Question about nested sequence in complete metric space Let $(R,\rho)$ be a complete metric space, and $A \subseteq R.$ Define $\displaystyle d(A)=\sup_{x,y \in A} \rho (x,y) \in [0,\infty].$ Let $(A_n)_{n \geq 1}$ be a sequence of nonempty closed sets in $R$ such that $A_1\supset A_2 \supset A_3 \supset ....$, and assume that $\displaystyle \lim_{n \rightarrow \infty}d(A_n)=0.$ Prove that $\displaystyle \bigcap_{n \in \mathbb{N}}A_n \neq \emptyset.$
Note that $$0=\lim_{n \rightarrow
\infty}d(A_n)=d(\bigcap_{n \in \mathbb{N}}A_n)$$
 so if $\displaystyle \bigcap_{n \in \mathbb{N}}A_n=\emptyset$, then that would mean there is no such an $x \in \displaystyle \bigcap_{n \in \mathbb{N}}A_n.$ I am getting stuck here, what I am thinking is since the intersection is empty, then $d(\bigcap_{n \in \mathbb{N}}A_n)$ is not exists so that contradicts $\displaystyle \lim_{n \rightarrow \infty}d(A_n)=0$?? Is this true?
Also, why this nested sequence $A_n=[n,\infty), n \in \mathbb{N}$ has an empty intersection? what condition does not satisfy in the above question?
Thanks for any help.
 A: Pick $x_n \in A_n$ for each $n$ (the sets are non-empty, so that's no problem).
Now, if $\varepsilon >0$ is given, find $n$ such that $d(A_N)< \varepsilon$ (as $\lim_{n \to \infty} d(A_n)=0$ this is possible). Now if $n,.m \ge N$ we have that $x_n \in A_n \subseteq A_N$ and $x_m \in A_m \subseteq A_N$ (by the nestedness of the sequence). Hence:
$$\rho(x_n, x_m) \le \sup \{\rho(x,y): x,y \in A_n\} = d(A_N) < \varepsilon$$
and this shows that $(x_n)_n$ is a Cauchy sequence in $(X,\rho)$ and by completeness it has a limit $x \in X$.

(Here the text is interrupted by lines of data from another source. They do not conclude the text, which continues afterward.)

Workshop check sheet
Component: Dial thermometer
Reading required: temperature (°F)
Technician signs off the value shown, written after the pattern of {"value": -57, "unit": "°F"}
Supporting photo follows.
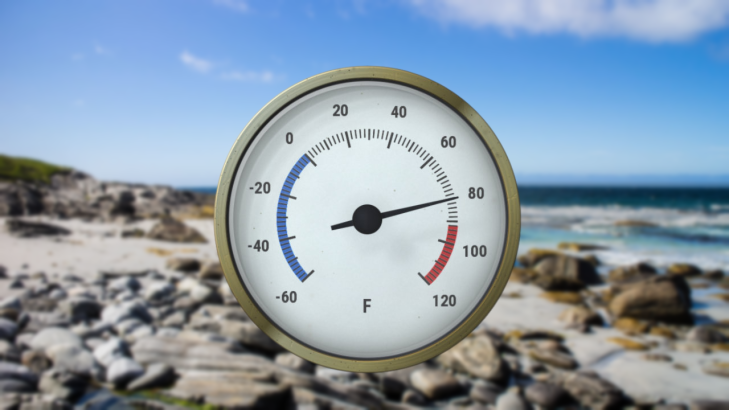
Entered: {"value": 80, "unit": "°F"}
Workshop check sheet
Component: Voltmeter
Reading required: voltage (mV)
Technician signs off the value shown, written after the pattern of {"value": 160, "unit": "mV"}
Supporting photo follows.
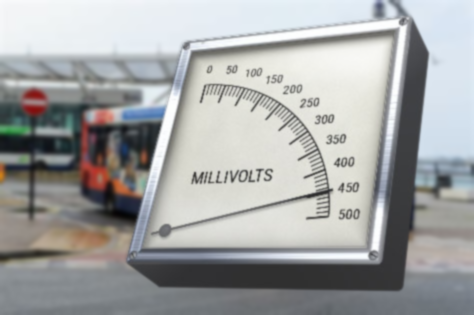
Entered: {"value": 450, "unit": "mV"}
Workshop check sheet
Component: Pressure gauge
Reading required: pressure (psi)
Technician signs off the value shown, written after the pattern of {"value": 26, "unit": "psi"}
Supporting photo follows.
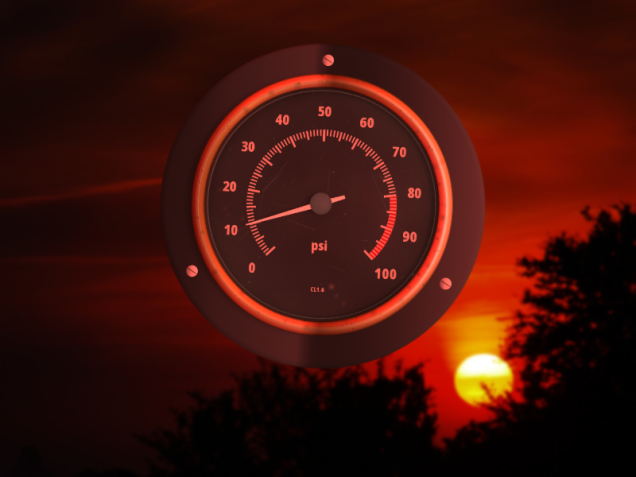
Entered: {"value": 10, "unit": "psi"}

Now, for every (fixed) $n$, all $x_m \in A_n$ with $m \ge n$ by the nestedness again, and as all but finitely many terms of the sequence lie in $A_n$ for this $A_n$. And the tail $(x_m)_{m \ge n}$ of the sequence is just a subsequence of $(x_n)_n$ and so has the same limit $x$, and this subsequence lies in $A_n$ and $A_n$ is closed so $x \in A_n$.
As this holds for each $n$: $$x \in \bigcap_n A_n \neq \emptyset$$
A: For $A_n=[n,\infty)$, the limiting radius is $\infty$, not 0.

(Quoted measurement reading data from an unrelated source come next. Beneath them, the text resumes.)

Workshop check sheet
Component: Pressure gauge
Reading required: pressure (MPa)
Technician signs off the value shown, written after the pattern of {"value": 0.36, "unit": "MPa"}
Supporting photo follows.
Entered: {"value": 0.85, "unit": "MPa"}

As for the proof, choose a sequence $x_n$ such that $x_n\in A_n$. What can you say about the sequence? If you can show it's Cauchy, you can show that it converges because $\mathbb{R}$ is complete.

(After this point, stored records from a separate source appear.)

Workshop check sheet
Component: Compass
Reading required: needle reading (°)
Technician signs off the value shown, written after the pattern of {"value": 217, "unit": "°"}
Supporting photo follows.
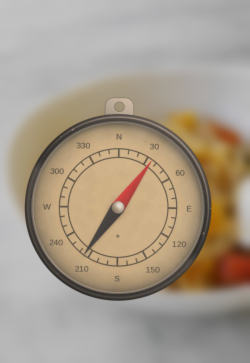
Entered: {"value": 35, "unit": "°"}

A: Some $A_N$ must be bounded, and since it's a bounded closed subset of a complete metric space, it must therefore be compact.  If $\cap A_n=\emptyset$, then
$$\{A_N \setminus A_n~\vert~ n \gt N\}$$
is an open cover of $A_N$ with no finite subcover, which can't happen.
The nested sequence you propose doesn't have sets going to $0$ diameter.  We need at least one set in the sequence to be bounded (in which case all following sets are necessarily bounded) for the proof to work.